Si tratta della dieta mediterranea, che già sappiamo essere utile nella prevenzione di tumori come quelli al colon e al seno.

Cancro alla prostata: i cibi da limitare ed evitare

Alcune ricerche scientifiche hanno dimostrato che esiste un legame fra la dieta e il cancro alla prostata.
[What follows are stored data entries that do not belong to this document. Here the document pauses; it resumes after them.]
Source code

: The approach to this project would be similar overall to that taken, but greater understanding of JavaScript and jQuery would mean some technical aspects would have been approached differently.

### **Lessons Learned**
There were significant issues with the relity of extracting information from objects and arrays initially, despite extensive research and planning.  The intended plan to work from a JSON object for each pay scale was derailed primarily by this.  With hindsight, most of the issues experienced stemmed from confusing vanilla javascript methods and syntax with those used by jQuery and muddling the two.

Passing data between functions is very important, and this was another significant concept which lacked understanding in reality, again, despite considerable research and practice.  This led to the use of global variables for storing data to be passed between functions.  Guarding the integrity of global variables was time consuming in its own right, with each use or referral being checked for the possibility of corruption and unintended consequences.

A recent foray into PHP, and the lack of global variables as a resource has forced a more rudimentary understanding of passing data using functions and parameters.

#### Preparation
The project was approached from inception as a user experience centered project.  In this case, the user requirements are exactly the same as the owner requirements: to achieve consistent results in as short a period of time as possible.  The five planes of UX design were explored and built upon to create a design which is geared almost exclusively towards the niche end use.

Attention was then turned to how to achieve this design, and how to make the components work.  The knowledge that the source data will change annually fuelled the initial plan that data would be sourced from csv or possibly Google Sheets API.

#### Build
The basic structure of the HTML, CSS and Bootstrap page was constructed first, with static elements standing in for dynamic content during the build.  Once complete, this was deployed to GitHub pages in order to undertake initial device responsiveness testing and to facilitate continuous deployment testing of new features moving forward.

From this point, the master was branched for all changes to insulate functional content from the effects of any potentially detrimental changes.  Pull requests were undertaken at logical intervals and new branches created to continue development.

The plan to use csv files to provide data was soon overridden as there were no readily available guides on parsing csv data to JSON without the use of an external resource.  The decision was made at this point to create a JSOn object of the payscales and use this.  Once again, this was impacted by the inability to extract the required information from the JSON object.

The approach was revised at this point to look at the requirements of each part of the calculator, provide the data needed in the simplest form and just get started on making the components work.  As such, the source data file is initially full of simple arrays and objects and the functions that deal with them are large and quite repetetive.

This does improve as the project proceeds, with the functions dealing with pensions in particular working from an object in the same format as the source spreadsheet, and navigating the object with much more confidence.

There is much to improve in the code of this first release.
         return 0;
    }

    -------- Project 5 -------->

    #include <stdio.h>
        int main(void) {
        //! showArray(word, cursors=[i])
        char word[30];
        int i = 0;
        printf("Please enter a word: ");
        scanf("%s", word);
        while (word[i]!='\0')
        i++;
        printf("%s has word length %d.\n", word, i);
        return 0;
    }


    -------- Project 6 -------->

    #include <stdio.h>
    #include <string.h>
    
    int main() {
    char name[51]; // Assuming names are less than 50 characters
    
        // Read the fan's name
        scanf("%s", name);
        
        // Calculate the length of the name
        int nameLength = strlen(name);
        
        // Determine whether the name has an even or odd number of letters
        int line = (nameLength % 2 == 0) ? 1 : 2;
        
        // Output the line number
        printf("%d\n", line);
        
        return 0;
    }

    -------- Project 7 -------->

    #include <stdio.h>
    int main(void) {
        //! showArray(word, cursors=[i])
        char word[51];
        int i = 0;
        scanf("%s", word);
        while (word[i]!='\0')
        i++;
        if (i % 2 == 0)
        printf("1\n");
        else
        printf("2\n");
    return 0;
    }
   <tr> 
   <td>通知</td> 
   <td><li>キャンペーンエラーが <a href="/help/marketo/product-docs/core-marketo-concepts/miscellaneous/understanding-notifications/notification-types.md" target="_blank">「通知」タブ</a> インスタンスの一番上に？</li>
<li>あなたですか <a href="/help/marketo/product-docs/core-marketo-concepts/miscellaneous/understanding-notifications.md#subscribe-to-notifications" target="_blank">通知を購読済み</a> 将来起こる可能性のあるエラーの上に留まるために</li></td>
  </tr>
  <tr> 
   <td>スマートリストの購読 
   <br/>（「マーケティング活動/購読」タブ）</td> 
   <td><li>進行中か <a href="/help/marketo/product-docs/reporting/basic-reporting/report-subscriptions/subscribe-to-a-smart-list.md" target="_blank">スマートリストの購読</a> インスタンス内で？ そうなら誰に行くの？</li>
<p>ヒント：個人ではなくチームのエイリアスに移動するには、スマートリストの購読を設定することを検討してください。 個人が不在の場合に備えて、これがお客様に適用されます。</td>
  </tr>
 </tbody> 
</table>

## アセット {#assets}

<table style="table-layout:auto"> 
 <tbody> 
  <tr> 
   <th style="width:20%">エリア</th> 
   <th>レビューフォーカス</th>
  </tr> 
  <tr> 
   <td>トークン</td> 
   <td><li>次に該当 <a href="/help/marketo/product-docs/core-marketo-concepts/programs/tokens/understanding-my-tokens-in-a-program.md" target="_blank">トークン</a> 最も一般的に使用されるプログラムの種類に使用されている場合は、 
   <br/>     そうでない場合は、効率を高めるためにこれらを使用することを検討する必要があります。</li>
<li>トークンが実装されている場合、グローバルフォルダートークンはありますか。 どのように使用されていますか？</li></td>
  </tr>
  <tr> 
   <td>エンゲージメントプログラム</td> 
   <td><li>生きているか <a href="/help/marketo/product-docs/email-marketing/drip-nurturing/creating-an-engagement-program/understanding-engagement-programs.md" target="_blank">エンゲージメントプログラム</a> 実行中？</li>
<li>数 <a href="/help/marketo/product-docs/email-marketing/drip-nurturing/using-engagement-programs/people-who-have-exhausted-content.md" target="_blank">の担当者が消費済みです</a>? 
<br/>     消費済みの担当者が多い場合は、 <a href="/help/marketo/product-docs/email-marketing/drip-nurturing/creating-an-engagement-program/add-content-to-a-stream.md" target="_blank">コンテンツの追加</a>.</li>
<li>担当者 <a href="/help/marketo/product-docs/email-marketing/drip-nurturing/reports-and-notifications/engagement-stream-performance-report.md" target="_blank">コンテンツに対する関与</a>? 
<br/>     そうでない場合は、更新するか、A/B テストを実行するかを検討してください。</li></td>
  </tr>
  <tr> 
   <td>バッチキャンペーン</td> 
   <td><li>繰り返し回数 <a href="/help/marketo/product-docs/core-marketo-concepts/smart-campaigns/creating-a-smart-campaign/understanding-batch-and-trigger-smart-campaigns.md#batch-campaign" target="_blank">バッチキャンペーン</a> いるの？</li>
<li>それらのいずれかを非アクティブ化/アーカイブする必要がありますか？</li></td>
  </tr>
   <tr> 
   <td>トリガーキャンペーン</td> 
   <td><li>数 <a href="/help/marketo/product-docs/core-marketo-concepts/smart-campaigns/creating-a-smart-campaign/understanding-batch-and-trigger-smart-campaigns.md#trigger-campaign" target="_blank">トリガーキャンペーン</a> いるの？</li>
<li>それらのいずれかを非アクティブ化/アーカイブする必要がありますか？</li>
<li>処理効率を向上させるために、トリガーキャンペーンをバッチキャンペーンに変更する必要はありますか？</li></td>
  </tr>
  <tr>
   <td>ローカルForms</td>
I cibi da evitare, che possono causare un’infiammazione degenerativa e l’ingrossamento della prostata sono:

  • peperoncino, spezie, pepe;
  • carne rossa, carni lavorate e insaccati;
  • grassi saturi dei latticini e di altri prodotti animali e i grassi parzialmente idrogenati;
  • bevande zuccherate;
  • sale, è preferibile l’assunzione di cibi a basso contenuto di sodio;
  • cibi in scatola, lavorati e surgelati;
  • superalcolici.

Gli uomini con livelli più elevati di alcune molecole legate all’alimentazione hanno più probabilità di sviluppare questo tipo di cancro. Così afferma il dottor Nima Sharifi, direttore del Genitourinary Malignncies Research Center della Cleveland Clinic.

Si spera che queste molecole possano essere utilizzate come biomarcatori precoci del tumore, suggerendo come modificare stile di vita e, ovviamente, alimentazione, per scongiurare il più possibile il rischio della malattia.

Il Dr. Sharifi ha studiato i livelli base di alcuni nutrienti e metaboliti dietetici trovati nel siero del sangue dei pazienti oncologici prima della diagnosi della patologia.

I livelli sierici sono stati poi confrontati con quelli di soggetti a cui diagnosticato il cancro alla prostata. Stando ai risultati, gli uomini con livelli elevati di un metabolita chiamato fenilacetilglutamina (PAGln) avevano 2/3 probabilità in più di ricevere diagnosi di malattia.

Il metabolita viene prodotto quando i microbi nell’intestino scompongono la fenilalanina, amminoacido presente in diverse fonti proteiche vegetali e animali, come ad esempio la carne, i fagioli e la soia. Si è scoperto anche che livelli elevati di colina e betaina, nutrienti che abbondano nei prodotti animali (come carne rossa e latticini non magri), sono collegati all’aumento del rischio di cancro aggressivo alla prostata.

Gli alimenti ideali da inserire nella propria alimentazione sono quelli ricchi di:

  • di minerali (come pesce, uova e pollame);
  • di vitamine (frutta e verdura fresche);
  • di fibre solubili e idrosolubili (Cereali, semi e legumi),

Questi cibi, con 4 nutrienti principali (Fibre, Acidi grassi omega-3, Licopene Vitamina C) contribuiscono a tutelare la salute della prostata, contenendo il rischio di sviluppare il cancro alla prostata.

Per quanto concerne i vegetali è consigliato assumere gli alimenti vegetali freschi o cotti al vapore per preservare il contenuto nutrizionale, a differenza del pomodoro. Il pomodoro è meglio cucinarlo perché la cottura fa assorbire meglio il licopene al nostro organismo, sostanza che ha un’altissima capacità antiossidante e anti radicali liberi.

Nella dieta equilibrata sono però anche necessari gli alimenti di origine animale perché portatori di nutrienti essenziali. Infatti, si consiglia l’inserimento settimanale (2/3 volte) di secondi di carne e pesce.

In tutto ciò, è fondamentale anche l’idratazione. È consigliato bere due litri di acqua al giorno poiché l’acqua aiuta ad espellere le sostanze irritanti contenute nell’urina pulendo così la prostata, evitando in questo modo infiammazioni alle vie urinarie.